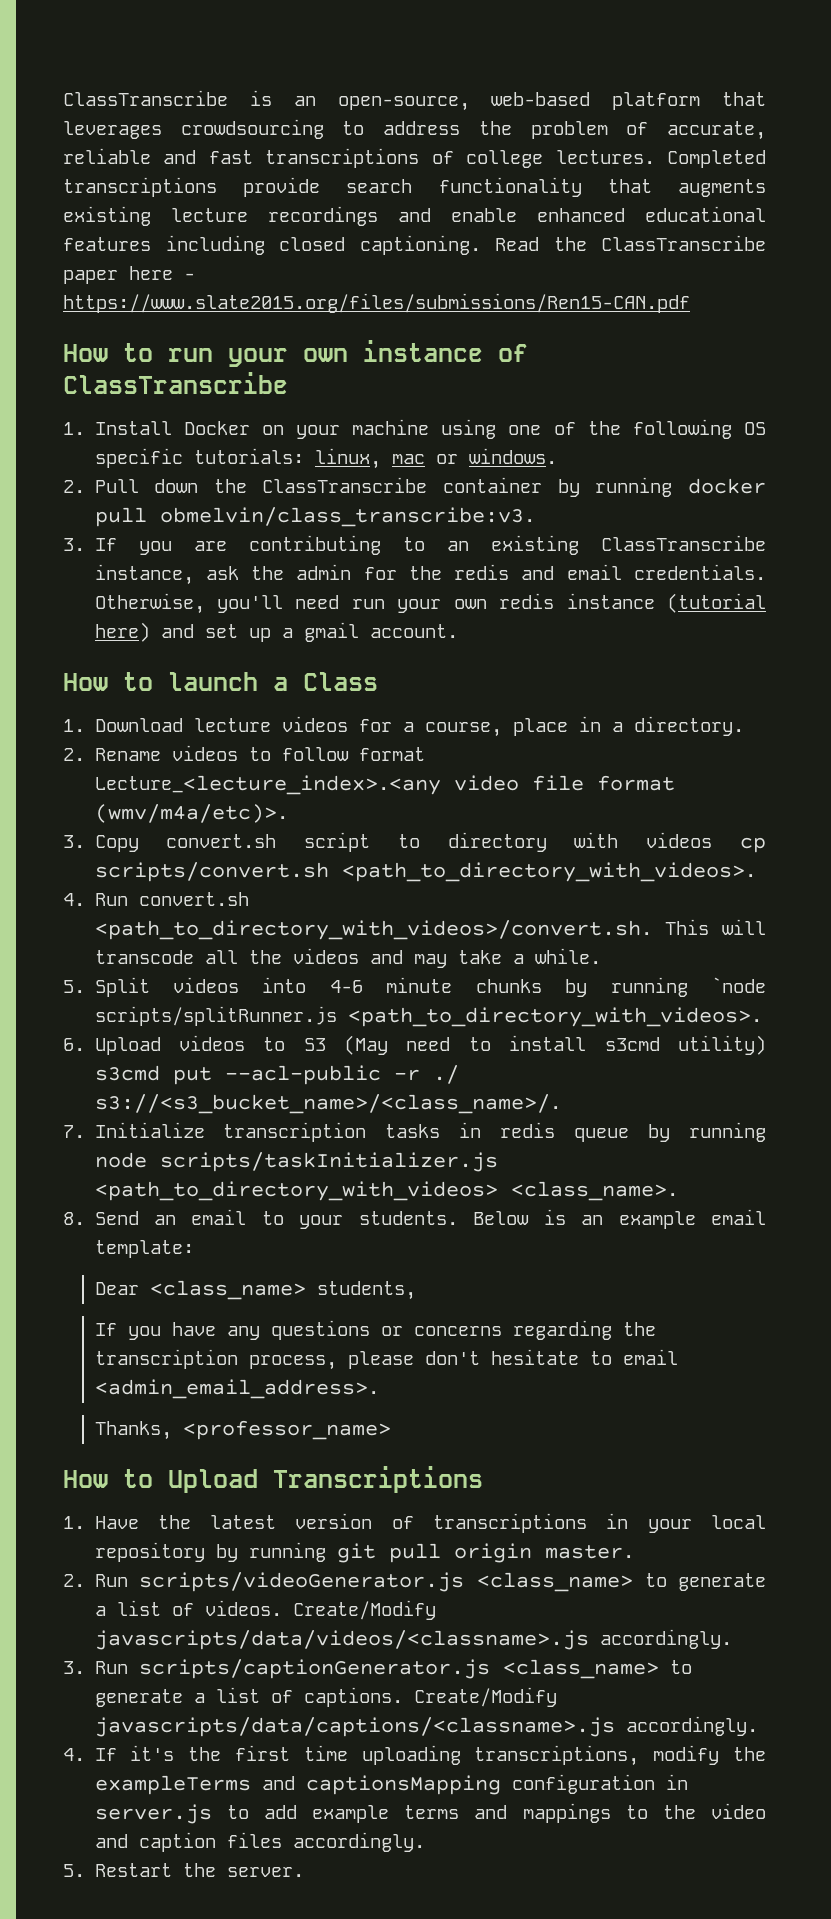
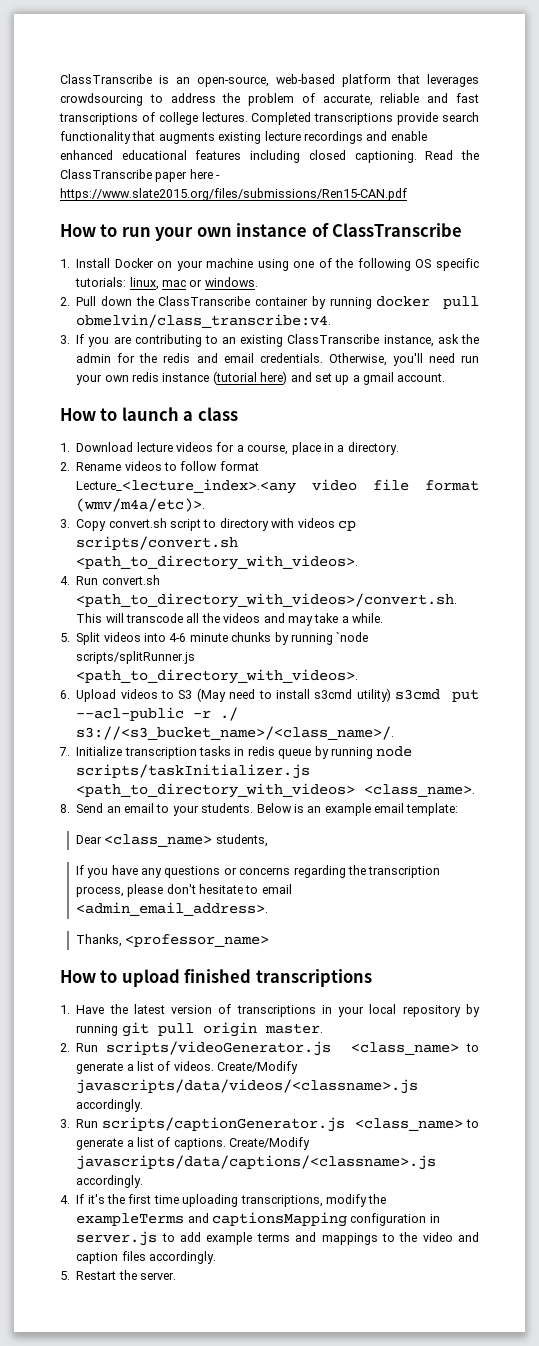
[159,507,535,527] obmelvin/class_transcribe:v3. -> [76,314,332,328] obmelvin/class_transcribe:v4.
[303,672,378,691] Class -> [197,407,238,421] class
[168,1466,483,1493] Upload Transcriptions -> [121,969,372,987] upload finished transcriptions

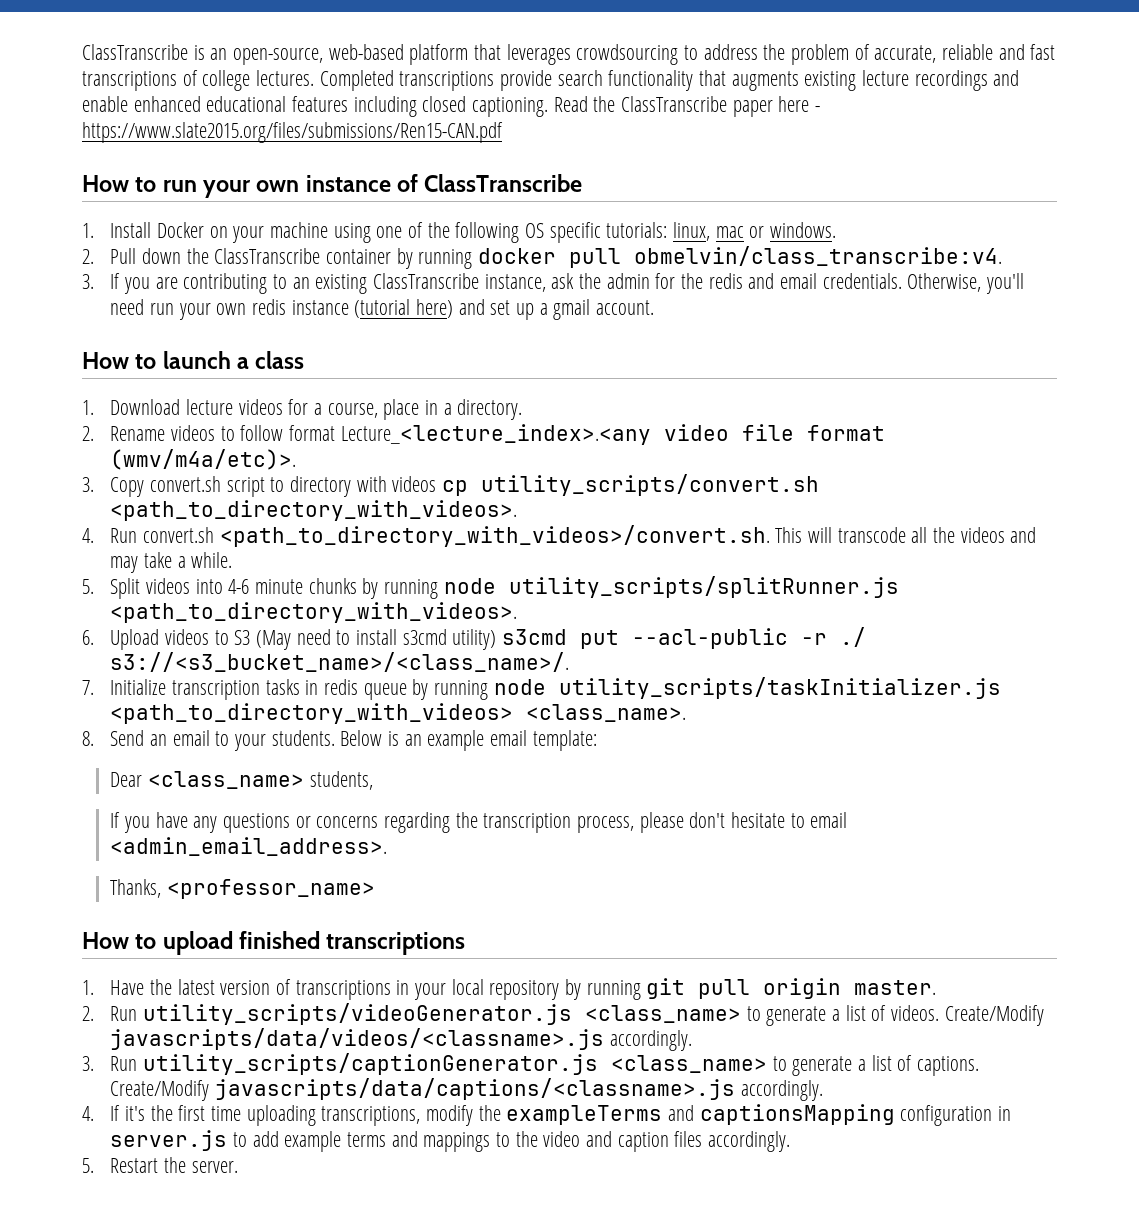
[76,536,239,550] scripts/convert.sh -> [480,474,819,496] utility_scripts/convert.sh
[336,632,369,642] [76,651,196,664] `node scripts/splitRunner.js -> [443,576,899,598] node utility_scripts/splitRunner.js
[76,764,311,779] scripts/taskInitializer.js -> [558,677,1001,699] utility_scripts/taskInitializer.js
[105,1041,331,1056] scripts/videoGenerator.js -> [142,1003,572,1025] utility_scripts/videoGenerator.js
[102,1117,346,1132] scripts/captionGenerator.js -> [142,1053,598,1075] utility_scripts/captionGenerator.js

▶ Required action
Search the data above for the word "scripts" and report how many lines contain it, with nothing further.

▶ Written response
5